Un calme plat règne ce mercredi 19 août, au Centre des urgences de Yaoundé inauguré en grande pompe mardi dernier par le Premier ministre, chef du gouvernement, Philemon Yang. Dans les allées, quasiment pas âme qui vive. De temps à autre, le ronronnement de la climatisation, la sonnerie d’un téléphone ou les conversations feutrées du personnel médical viennent troubler le silence ambiant. Chacun est à son poste, apparemment très concentré. C’est qu’il y a fort à faire au sein de cette institution hospitalière de deuxième catégorie ouverte au public depuis le 24 juin 2015. Chargée d’accueillir les malades, principalement les accidentés, dont le pronostic vital est engagé, elle ne réserve aucune place à la distraction.

L’institution se veut à l’image des multiples sitcoms occidentales sur les urgences médicales, tant appréciées du public camerounais. Ici, l’on s’attèle à gérer rapidement le patient qui arrive dans un état critique, avant même de parler argent. Ainsi, le leitmotiv est aussitôt admis aussitôt pris en charge, sans caution. « Nous fonctionnons comme cela depuis l’ouverture. Nous avons déjà reçu plusieurs dizaines de cas dont des personnes victimes de fractures, d’accident vasculaire cérébral (AVC) ou d’accident sur la voie publique. Nous avons eu à opérer, quand cela s’est avéré nécessaire et avec succès », assure un médecin, cadre de l’établissement sanitaire. Selon Dr Louis Joss Bitang à Mafok, directeur du Centre, celui-ci accueille « tous les malades en urgence et dispose d’un service interconnecté qui permet une prise en charge multidimensionnelle dans un rayon restreint afin de sauver le malade en temps réel ».
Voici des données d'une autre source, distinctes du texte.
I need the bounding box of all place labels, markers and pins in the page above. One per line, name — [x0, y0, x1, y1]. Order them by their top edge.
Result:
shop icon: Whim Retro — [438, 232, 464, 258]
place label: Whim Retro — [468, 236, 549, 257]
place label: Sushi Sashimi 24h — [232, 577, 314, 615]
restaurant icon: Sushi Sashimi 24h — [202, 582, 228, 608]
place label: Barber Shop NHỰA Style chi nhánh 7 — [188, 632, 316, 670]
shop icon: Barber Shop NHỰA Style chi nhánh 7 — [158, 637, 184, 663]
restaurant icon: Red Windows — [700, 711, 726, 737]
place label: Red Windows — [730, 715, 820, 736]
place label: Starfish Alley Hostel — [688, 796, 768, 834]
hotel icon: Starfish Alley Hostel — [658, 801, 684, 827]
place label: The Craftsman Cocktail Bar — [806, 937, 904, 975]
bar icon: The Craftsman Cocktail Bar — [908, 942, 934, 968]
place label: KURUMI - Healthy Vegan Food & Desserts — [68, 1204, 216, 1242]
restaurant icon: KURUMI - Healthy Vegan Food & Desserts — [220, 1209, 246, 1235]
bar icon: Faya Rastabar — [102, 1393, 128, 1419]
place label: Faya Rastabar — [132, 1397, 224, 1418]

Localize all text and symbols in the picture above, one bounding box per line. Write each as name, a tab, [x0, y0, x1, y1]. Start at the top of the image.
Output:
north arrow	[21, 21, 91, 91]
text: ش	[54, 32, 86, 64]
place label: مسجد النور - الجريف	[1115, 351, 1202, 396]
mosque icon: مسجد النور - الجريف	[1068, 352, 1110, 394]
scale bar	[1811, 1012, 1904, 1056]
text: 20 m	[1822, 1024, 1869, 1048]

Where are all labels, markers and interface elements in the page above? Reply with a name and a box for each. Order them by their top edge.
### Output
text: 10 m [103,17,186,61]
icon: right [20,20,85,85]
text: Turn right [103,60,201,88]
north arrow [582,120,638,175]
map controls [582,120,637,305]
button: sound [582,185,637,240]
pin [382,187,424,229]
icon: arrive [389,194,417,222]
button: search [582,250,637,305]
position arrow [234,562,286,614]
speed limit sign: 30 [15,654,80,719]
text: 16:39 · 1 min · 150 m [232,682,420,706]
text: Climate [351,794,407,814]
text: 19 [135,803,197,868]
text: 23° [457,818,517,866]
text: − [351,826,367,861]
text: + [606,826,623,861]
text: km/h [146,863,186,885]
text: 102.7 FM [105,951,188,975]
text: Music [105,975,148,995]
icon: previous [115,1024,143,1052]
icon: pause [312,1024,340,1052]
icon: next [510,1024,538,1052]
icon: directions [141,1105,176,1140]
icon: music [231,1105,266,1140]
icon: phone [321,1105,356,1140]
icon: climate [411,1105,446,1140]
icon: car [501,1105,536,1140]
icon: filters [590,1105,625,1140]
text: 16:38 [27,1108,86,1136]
Aussi, les équipements qui meublent le plateau technique, dont un scanner de 16 barrettes, sont-ils de pointe. Bâtie sur 4500 m2, la formation hospitalière d’une capacité de 50 lits avec 265 employés tous grades confondus, dispose aussi d’un bloc opératoire, un laboratoire relevé, d’une pharmacie, d’un service de chirurgie et un autre dédié aux soins intensifs. « 40% des personnes qui arrivent aux urgences meurent. C’est pour changer cette donne que nous avons mis en place un système particulier qui s’investit d’abord sur la vie humaine. Nous avons un service mobile qui débute les soins sur le lieu de l’accident à condition d’être informé. Le numéro vert sera communiqué incessamment», rassure le directeur du Centre. Un système de post-payement permettant de dresser la facture aux malades après tous les soins a été mis en place. Seul l’avenir permettra de juger de son efficacité et de la reconnaissance du public.